Dataset entries:

**********

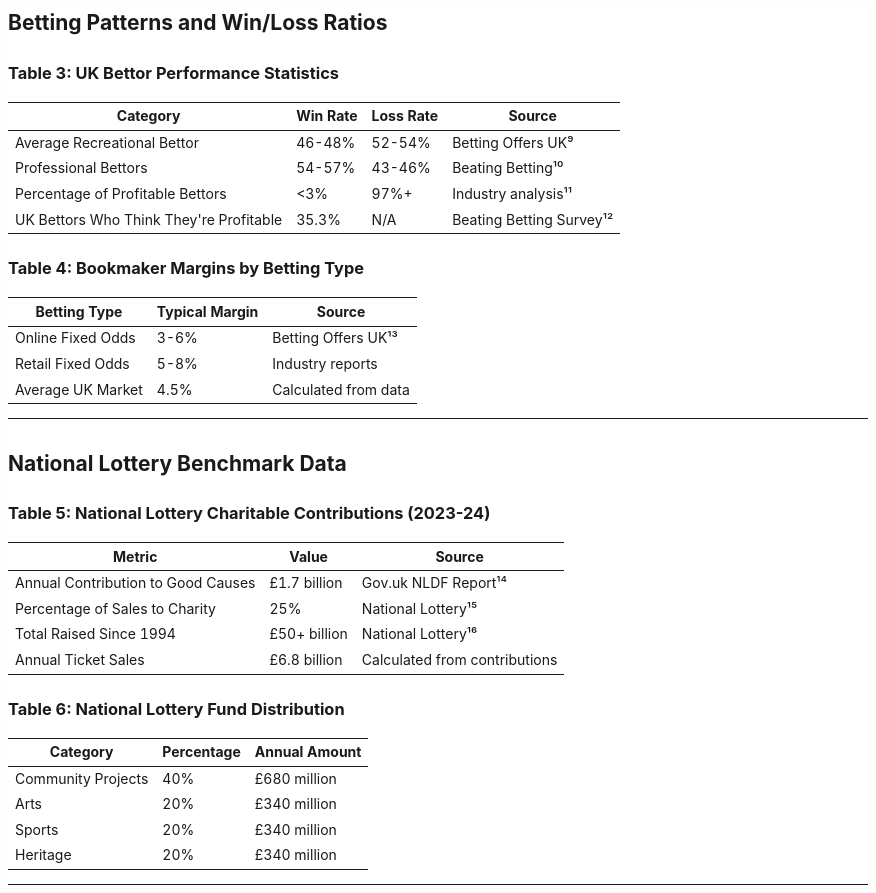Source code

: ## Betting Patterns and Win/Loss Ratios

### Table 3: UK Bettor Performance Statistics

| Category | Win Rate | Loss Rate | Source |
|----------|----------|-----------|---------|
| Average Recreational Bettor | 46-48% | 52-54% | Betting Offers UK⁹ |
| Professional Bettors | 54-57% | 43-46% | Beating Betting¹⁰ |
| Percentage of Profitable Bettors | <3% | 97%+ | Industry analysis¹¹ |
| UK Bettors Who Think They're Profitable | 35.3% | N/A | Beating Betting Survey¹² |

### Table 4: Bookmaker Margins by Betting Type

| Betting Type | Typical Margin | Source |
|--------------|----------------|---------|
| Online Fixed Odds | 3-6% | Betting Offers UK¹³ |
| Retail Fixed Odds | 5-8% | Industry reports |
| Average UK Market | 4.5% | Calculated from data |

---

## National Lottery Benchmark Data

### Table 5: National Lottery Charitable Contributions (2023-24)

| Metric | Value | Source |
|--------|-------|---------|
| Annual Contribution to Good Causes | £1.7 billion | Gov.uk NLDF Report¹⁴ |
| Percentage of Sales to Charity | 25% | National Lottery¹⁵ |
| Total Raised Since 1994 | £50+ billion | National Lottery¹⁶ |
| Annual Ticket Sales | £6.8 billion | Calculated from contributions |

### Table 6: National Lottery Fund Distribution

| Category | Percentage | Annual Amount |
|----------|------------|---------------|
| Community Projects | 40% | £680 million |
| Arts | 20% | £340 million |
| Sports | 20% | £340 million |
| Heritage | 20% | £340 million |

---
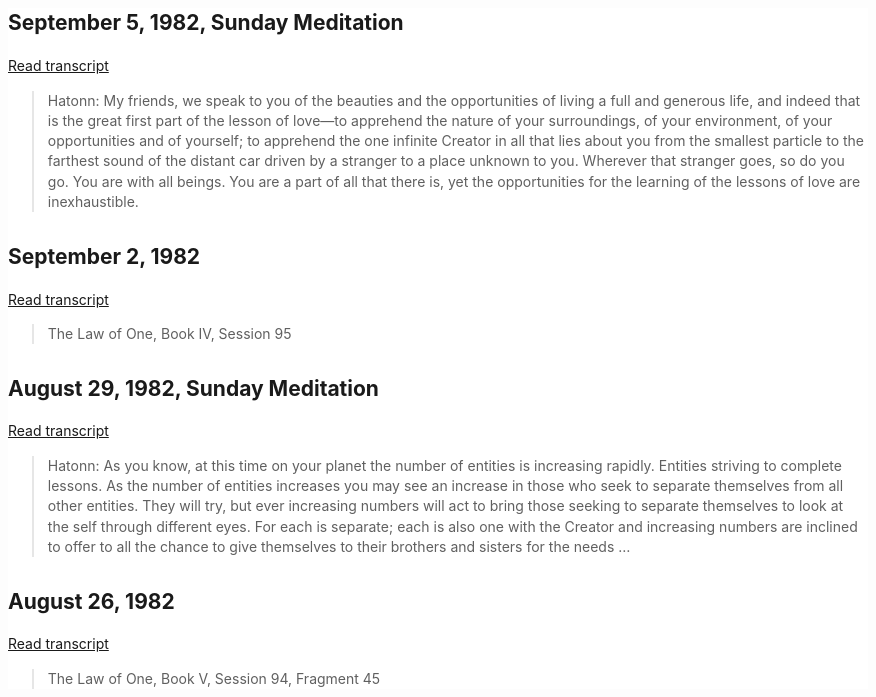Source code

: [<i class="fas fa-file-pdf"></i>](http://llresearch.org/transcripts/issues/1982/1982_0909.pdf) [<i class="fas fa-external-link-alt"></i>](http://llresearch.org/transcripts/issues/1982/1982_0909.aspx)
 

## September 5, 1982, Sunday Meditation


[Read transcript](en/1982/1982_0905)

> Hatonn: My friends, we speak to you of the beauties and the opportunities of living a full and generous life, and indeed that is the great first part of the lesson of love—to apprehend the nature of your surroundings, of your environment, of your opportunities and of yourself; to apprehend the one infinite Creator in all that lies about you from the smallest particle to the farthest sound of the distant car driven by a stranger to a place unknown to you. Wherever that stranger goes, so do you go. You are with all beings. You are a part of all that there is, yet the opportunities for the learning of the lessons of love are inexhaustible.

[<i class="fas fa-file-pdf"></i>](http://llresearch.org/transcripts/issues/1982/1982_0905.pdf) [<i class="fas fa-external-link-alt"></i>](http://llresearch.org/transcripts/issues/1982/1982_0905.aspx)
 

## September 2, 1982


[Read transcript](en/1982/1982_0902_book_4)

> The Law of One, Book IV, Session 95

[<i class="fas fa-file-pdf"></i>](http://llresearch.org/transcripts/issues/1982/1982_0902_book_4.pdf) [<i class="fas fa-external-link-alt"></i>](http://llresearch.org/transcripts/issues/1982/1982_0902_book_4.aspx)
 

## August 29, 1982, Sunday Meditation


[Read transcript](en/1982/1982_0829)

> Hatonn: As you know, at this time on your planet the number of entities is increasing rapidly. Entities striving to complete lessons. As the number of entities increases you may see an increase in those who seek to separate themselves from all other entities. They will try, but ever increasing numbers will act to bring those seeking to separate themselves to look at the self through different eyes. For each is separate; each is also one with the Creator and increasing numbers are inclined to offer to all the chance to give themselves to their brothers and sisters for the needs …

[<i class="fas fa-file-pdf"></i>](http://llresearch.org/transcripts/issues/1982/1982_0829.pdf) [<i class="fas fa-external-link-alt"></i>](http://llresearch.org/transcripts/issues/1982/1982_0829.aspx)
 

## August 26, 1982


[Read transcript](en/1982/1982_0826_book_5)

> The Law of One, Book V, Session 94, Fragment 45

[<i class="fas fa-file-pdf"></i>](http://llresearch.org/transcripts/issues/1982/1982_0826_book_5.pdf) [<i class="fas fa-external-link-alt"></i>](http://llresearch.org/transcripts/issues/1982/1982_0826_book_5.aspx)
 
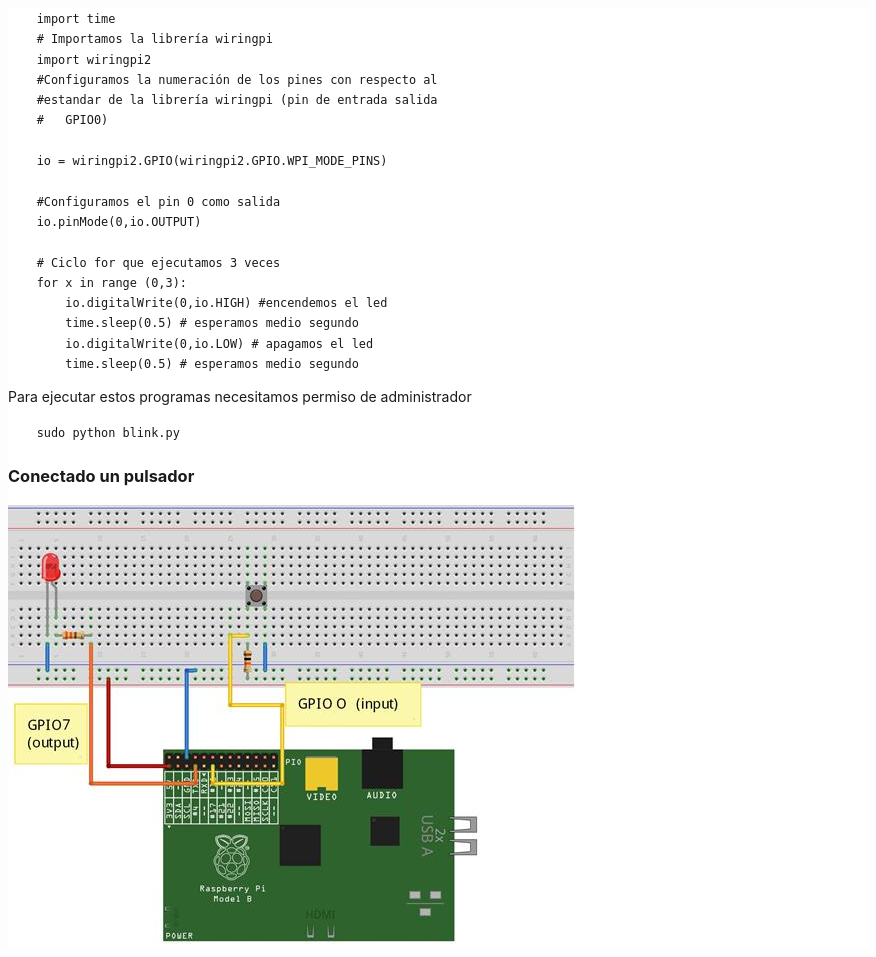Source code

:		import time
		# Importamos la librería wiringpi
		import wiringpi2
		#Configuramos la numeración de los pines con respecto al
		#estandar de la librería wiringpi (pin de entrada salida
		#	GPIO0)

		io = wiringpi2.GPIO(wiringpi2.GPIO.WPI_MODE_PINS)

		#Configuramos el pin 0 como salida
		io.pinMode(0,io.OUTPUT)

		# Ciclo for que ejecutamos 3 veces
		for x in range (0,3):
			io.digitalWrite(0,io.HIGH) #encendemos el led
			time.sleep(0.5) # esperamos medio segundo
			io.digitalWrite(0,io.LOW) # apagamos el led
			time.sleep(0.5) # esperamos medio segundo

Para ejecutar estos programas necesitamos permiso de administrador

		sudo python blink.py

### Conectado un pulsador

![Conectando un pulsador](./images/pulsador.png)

**********

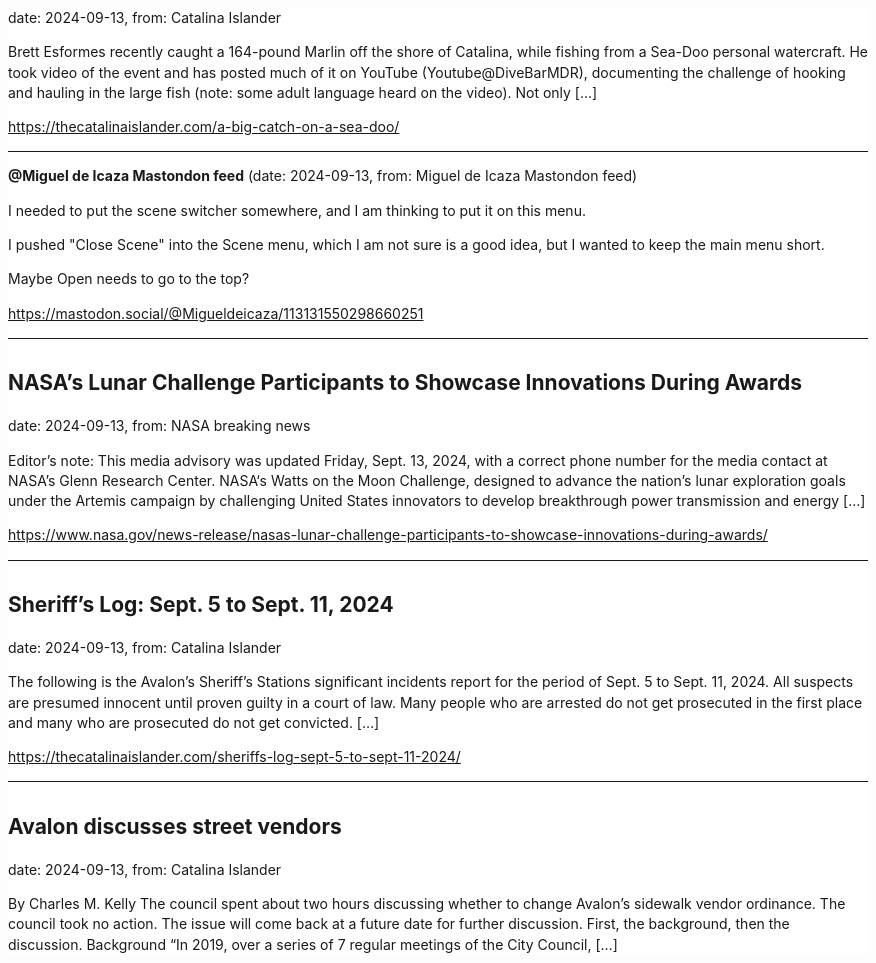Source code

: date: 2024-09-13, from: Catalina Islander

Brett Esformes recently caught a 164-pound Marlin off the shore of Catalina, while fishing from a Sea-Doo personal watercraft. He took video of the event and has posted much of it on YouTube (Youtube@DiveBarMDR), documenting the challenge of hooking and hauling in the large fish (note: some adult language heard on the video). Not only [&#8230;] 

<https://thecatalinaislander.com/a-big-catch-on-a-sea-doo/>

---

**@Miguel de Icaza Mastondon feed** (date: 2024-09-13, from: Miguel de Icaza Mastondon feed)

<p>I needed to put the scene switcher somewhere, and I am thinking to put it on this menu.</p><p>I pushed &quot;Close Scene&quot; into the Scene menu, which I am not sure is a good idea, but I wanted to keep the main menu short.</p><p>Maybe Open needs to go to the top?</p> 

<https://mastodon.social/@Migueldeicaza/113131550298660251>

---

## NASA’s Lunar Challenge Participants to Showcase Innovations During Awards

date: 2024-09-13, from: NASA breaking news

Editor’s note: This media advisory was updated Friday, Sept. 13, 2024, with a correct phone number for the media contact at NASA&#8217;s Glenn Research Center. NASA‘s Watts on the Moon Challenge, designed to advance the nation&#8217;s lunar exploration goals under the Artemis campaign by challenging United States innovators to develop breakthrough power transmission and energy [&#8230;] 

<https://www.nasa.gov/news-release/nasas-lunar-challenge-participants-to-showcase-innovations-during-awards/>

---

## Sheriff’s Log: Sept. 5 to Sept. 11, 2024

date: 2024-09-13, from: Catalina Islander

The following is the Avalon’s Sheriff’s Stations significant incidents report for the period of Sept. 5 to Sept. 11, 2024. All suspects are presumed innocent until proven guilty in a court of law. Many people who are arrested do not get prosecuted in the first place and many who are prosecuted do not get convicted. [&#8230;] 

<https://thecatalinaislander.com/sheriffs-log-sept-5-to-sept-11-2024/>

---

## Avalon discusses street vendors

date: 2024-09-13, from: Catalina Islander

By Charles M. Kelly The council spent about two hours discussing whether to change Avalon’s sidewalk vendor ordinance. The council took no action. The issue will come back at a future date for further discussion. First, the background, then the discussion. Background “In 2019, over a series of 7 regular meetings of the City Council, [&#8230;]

**********

◆ **What you will do**
Which lines in the records contain the word "time"? Copy each of them in full.

◆ **Task output**
> Hatonn: As you know, at this time on your planet the number of entities is increasing rapidly. Entities striving to complete lessons. As the number of entities increases you may see an increase in those who seek to separate themselves from all other entities. They will try, but ever increasing numbers will act to bring those seeking to separate themselves to look at the self through different eyes. For each is separate; each is also one with the Creator and increasing numbers are inclined to offer to all the chance to give themselves to their brothers and sisters for the needs …
:		import time
			time.sleep(0.5) # esperamos medio segundo
			time.sleep(0.5) # esperamos medio segundo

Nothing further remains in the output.